Dzwonię dziś do mojego chłopaka gdy wrocilam po szkole i pytam czy
możemy iść się gdzieś przejść a on że mu się nie chce, to pytam co robi a
on że stoi sobie na dworze. Napisałam potem to czy ja mogę wpaść - nie
odpisał. Widujemy się prawie co dzień, mieszkamy 3 min drogi od siebie.
Jestem od niego uzależniona. Jak tylko wrócę ze szkoly to od razu myślę
żeby iść do niego, albo on do mnie itp.

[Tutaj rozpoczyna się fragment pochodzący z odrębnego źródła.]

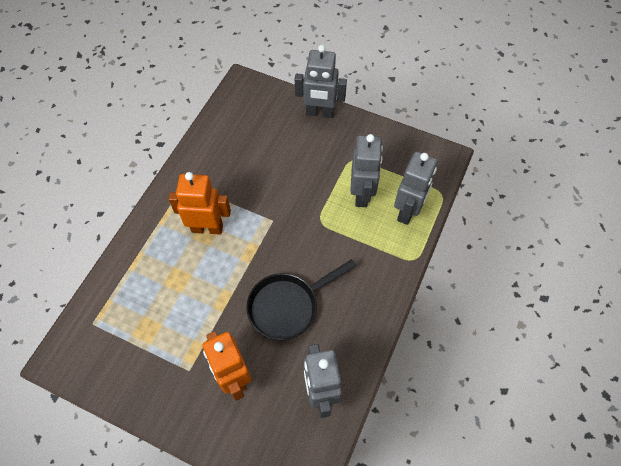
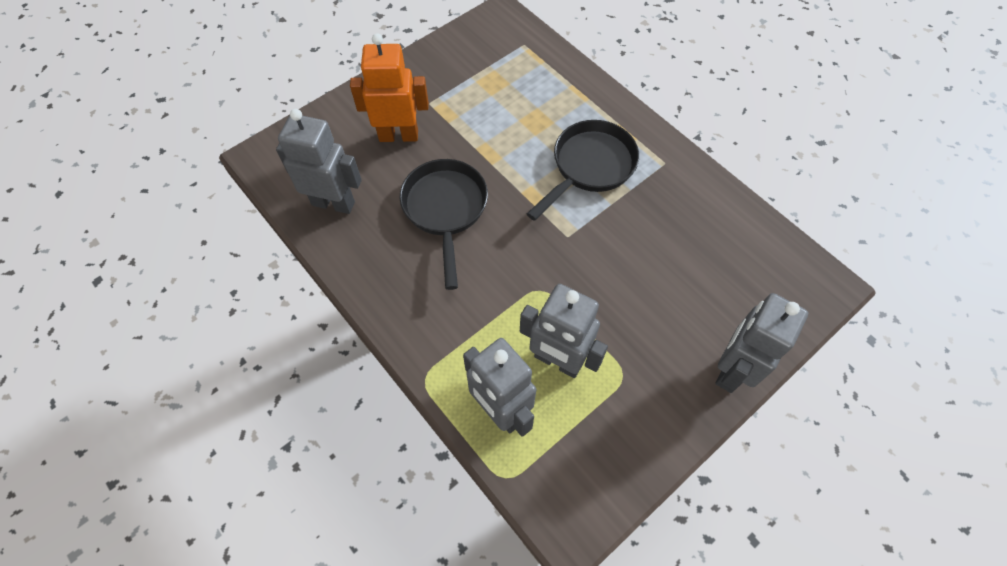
camera: 115 degrees right, 0 degrees up
orange robot [169,172,231,235] -> black pan [527,120,639,221]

Nie mam za bardzo znajomych bo
albo mają chłopaków albo kontakt już dawno nam się urwał. Poradźcie co
ja mam robić ? co robić po szkole aby facet nie był dla mnie całym
światem ? najczęściej to ja inicjuję spotkania on tak jakby jest mną
zmęczony wydaje mi się. Czy ze mną jest coś nie tak ? z góry dzięki za
każdą odpowiedź ;-**
- Dołączył: 2013-04-07
- Miasto: Olsztyn
- Liczba postów: 457
15 kwietnia 2013, 17:52
Masz lekką obsesję chyba na punkcie swojego mena
- Dołączył: 2013-03-16
- Miasto:
- Liczba postów: 188
15 kwietnia 2013, 17:54
Myślę że troszkę dramatyzujesz, może on ma inne podejście do waszego związku i potrzebuje trochę więcej przestrzeni dla siebie.Znajdź sobie jakieś zajęcia dodatkowe po szkole to nie będziesz mu głowy zawracała cały czas :)
- Dołączył: 2013-03-31
- Miasto: Ruda Śląska
- Liczba postów: 374
15 kwietnia 2013, 17:55
Kropeczka3008 napisał(a):
Myślę że troszkę dramatyzujesz, może on ma inne podejście do waszego związku i potrzebuje trochę więcej przestrzeni dla siebie.Znajdź sobie jakieś zajęcia dodatkowe po szkole to nie będziesz mu głowy zawracała cały czas :)
masz rację on potrzebuje tej przestrzeni, widzę że już nudzi się ze mną, tylko nie umiem nic znaleźć dla siebie bo co bym nie robiła to i tak myślę o nim i wszystko analizuję ;(
- Dołączył: 2010-11-17
- Miasto: Warszawa
- Liczba postów: 16221
15 kwietnia 2013, 17:55
bo pytanie zadaje się w ten sposób: idę na spacer. idziesz ze mną? i wtedy tragedii nie ma jak ktoś Ci odmówi, bo i tak masz co robić.
- Dołączył: 2010-01-30
- Miasto: Słupsk
- Liczba postów: 22630
15 kwietnia 2013, 17:56
Może poucz się trochę.
Idź na rower, rolki.
Zapisz się na siłownię.
Możesz tam chodzić codziennie po szkole na kilka godzin.
Nie masz żadnych zainteresowań?
Edytowany przez FammeFatale22 15 kwietnia 2013, 17:57
- Dołączył: 2013-03-31
- Miasto: Ruda Śląska
- Liczba postów: 374
15 kwietnia 2013, 17:58
FammeFatale22 napisał(a):
Może poucz się trochę.Idź na rower, rolki.Zapisz się na siłownię.Możesz tam chodzić codziennie po szkole na kilka godzin.Nie masz żadnych zainteresowań?
nie lubię nic robić sama a znajomych za bardzo nie mam ;/ on jest dla mnie wszystkim i boję się gdy robi się oschły dla mnie lub jakiś dziwny ...
- Dołączył: 2010-09-07
- Miasto: Warszawa
- Liczba postów: 1540
15 kwietnia 2013, 18:00
może zapisz się na jakiś superciekawy język obcy i na fitness?
mialam jak Ty i rzuciłam się w wir zajęć-staram się na uczelni, chodzę na fitness. mam tyle na głowie, że już nie mam czasu na hiszpański:(
zadbaj o siebie i poczucie własnej wartości, bo ewidentnie masz z nim na bakier (nie martw się, dużo osób tak ma:) )
Edytowany przez MartiFH 15 kwietnia 2013, 18:01
15 kwietnia 2013, 18:00
usiądź do nauki, zajmij się czymś
- Dołączył: 2010-01-30
- Miasto: Słupsk
- Liczba postów: 22630
15 kwietnia 2013, 18:04
DramatycznaJa napisał(a):
FammeFatale22 napisał(a):
Może poucz się trochę.Idź na rower, rolki.Zapisz się na siłownię.Możesz tam chodzić codziennie po szkole na kilka godzin.Nie masz żadnych zainteresowań?
nie lubię nic robić sama a znajomych za bardzo nie mam ;/ on jest dla mnie wszystkim i boję się gdy robi się oschły dla mnie lub jakiś dziwny ...
O jejku...Nie lubisz.. Więc czas najwyższy polubić.
Skoro Twój chłopak ma Ciebie już dosyć (wnioskując po zakładanych przez Ciebie wątkach) to chyba nie pozostaje Ci nic innego.
Daj mu odpocząć.
Daj chłopakowi wreszcie zatęsknić za Tobą.